Anaerobic Nitrogen Cycling: Tales from the Eastern Tropical Pacific

Andrew R Babbin1, Carolyn Buchwald2 and Scott D Wankel2, (1)Massachusetts Institute of Technology, EAPS, Cambridge, MA, United States, (2)Woods Hole Oceanographic Institution, Marine Chemistry & Geochemistry, Woods Hole, MA, United States
Abstract:
A variety of incubation experiments were conducted during two cruises in the eastern tropical North and South Pacific oxygen deficient zones (ODZs), targeting the various anaerobic microbial metabolisms – anammox, denitrification, nitrate reduction, and nitrite oxidation – known to occur in these regions. Combined, we show the imbalance of these processes leads to the large nitrite accumulation observed throughout the global ODZs. Nitrogen loss is attributed to both anammox and denitrification, in set ratios that are determined primarily by the organic matter stoichiometry supplied from the euphotic layer overlying the anoxic zone.
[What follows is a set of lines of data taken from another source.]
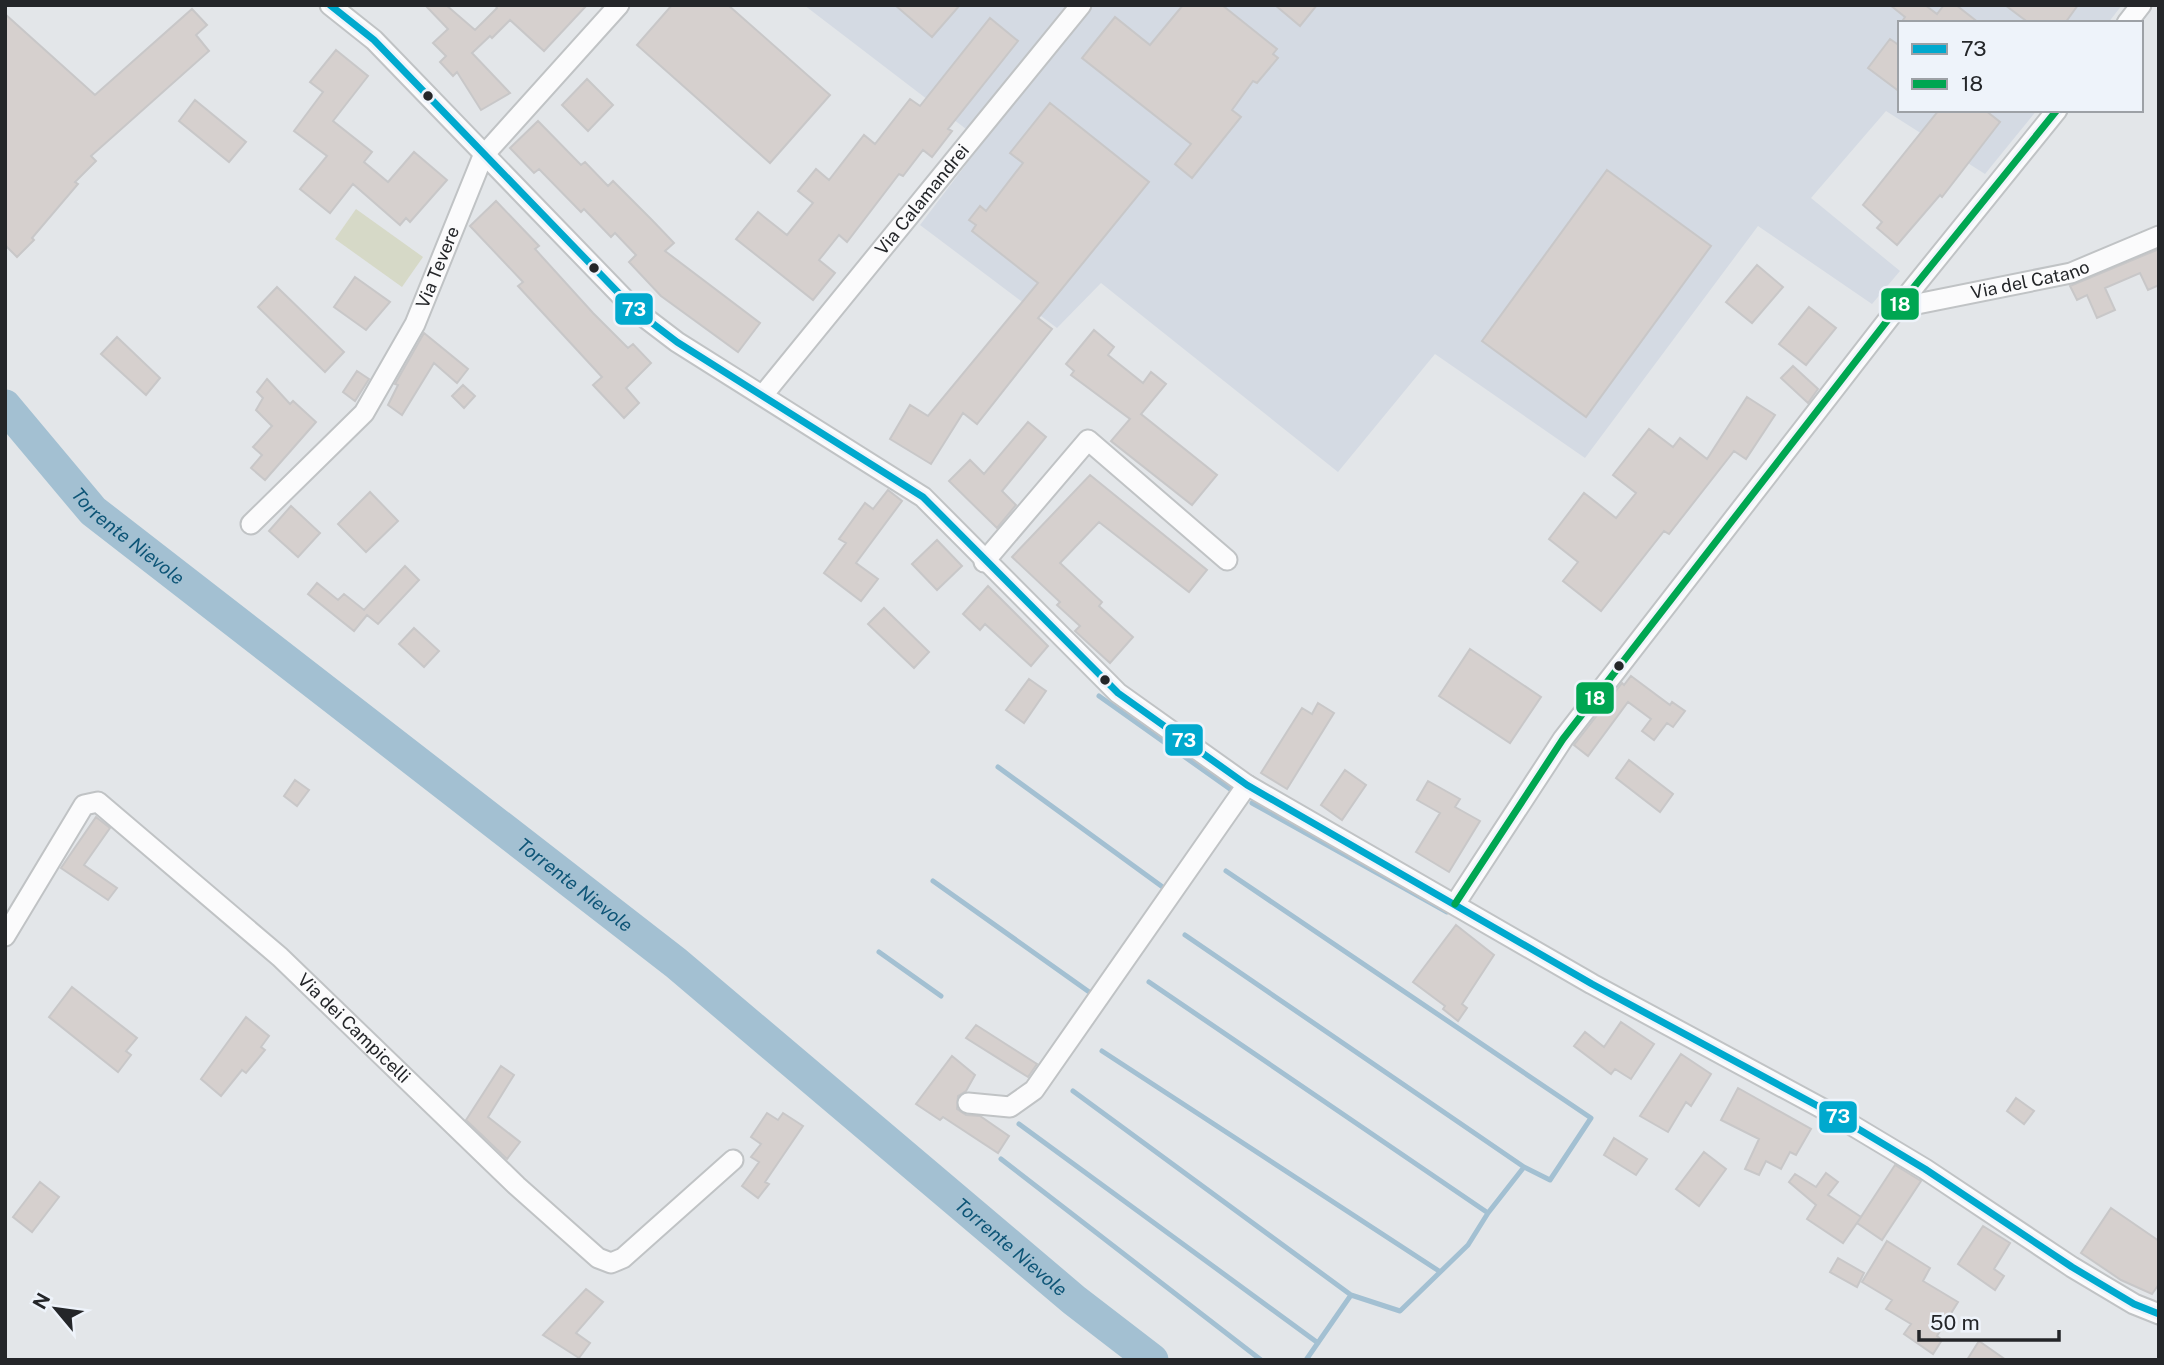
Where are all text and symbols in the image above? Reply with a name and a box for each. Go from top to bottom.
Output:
legend [1898,21,2143,112]
text: 73 [1961,36,1986,61]
text: 18 [1961,71,1983,96]
unlabelled marker [421,89,435,103]
street label: Via Calamandrei [870,140,973,259]
street label: Via Tevere [411,223,463,311]
street label: Via del Catano [1969,256,2092,303]
unlabelled marker [587,261,601,275]
line badge: 18 [1880,287,1920,321]
line badge: 73 [614,292,654,326]
text: 18 [1890,293,1910,315]
text: 73 [622,298,646,320]
water label: Torrente Nievole [67,483,189,589]
unlabelled marker [1612,659,1626,673]
unlabelled marker [1098,673,1112,687]
line badge: 18 [1575,681,1615,715]
text: 18 [1585,687,1605,709]
line badge: 73 [1164,723,1204,757]
text: 73 [1172,729,1196,751]
water label: Torrente Nievole [513,833,637,936]
street label: Via dei Campicelli [293,969,415,1087]
line badge: 73 [1818,1100,1858,1134]
text: 73 [1826,1105,1850,1127]
water label: Torrente Nievole [951,1193,1072,1300]
north arrow [21,1274,91,1344]
text: N [28,1289,54,1313]
scale bar [1919,1298,2059,1342]
text: 50 m [1930,1310,1980,1335]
These ratios, however, are further impacted by oxygen concentrations, whereby anammox rates are less affected than denitrification at equivalent in situ conditions. We observe that anammox represents between 30% and 85% of the fixed nitrogen loss from these two regions, with the higher proportion occurring shallower in the ODZ. We also show there is a rapid cycling between nitrite and nitrate in the absence of oxygen that can help explain the elevated anammox rates.